Exercise prompt =>
Before you finish, make sure every line below has been written out exactly.

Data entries
=== Section Start ===
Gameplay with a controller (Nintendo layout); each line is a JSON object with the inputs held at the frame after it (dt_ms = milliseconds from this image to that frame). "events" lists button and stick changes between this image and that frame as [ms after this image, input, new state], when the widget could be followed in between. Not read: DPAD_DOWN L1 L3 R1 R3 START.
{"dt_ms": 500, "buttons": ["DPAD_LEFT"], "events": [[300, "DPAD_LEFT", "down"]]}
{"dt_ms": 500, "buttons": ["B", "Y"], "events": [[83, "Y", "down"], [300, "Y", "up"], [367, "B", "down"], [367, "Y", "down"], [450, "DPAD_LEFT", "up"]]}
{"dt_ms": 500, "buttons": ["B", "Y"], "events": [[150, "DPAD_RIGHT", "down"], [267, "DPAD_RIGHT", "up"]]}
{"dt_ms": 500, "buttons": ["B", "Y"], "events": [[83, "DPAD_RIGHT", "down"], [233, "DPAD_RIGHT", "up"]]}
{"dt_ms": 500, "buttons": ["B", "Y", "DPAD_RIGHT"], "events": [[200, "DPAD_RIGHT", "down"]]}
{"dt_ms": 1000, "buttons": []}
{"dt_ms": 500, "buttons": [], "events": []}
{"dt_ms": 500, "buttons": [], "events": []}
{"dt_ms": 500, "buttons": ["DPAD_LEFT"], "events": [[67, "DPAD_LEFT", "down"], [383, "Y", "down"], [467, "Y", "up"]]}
=== Section End ===
Response below =>
Gameplay with a controller (Nintendo layout); each line is a JSON object with the inputs held at the frame after it (dt_ms = milliseconds from this image to that frame). "events" lists button and stick changes between this image and that frame as [ms after this image, input, new state], when the widget could be followed in between. Not read: DPAD_DOWN L1 L3 R1 R3 START.
{"dt_ms": 500, "buttons": ["DPAD_LEFT"], "events": [[300, "DPAD_LEFT", "down"]]}
{"dt_ms": 500, "buttons": ["B", "Y"], "events": [[83, "Y", "down"], [300, "Y", "up"], [367, "B", "down"], [367, "Y", "down"], [450, "DPAD_LEFT", "up"]]}
{"dt_ms": 500, "buttons": ["B", "Y"], "events": [[150, "DPAD_RIGHT", "down"], [267, "DPAD_RIGHT", "up"]]}
{"dt_ms": 500, "buttons": ["B", "Y"], "events": [[83, "DPAD_RIGHT", "down"], [233, "DPAD_RIGHT", "up"]]}
{"dt_ms": 500, "buttons": ["B", "Y", "DPAD_RIGHT"], "events": [[200, "DPAD_RIGHT", "down"]]}
{"dt_ms": 1000, "buttons": []}
{"dt_ms": 500, "buttons": [], "events": []}
{"dt_ms": 500, "buttons": [], "events": []}
{"dt_ms": 500, "buttons": ["DPAD_LEFT"], "events": [[67, "DPAD_LEFT", "down"], [383, "Y", "down"], [467, "Y", "up"]]}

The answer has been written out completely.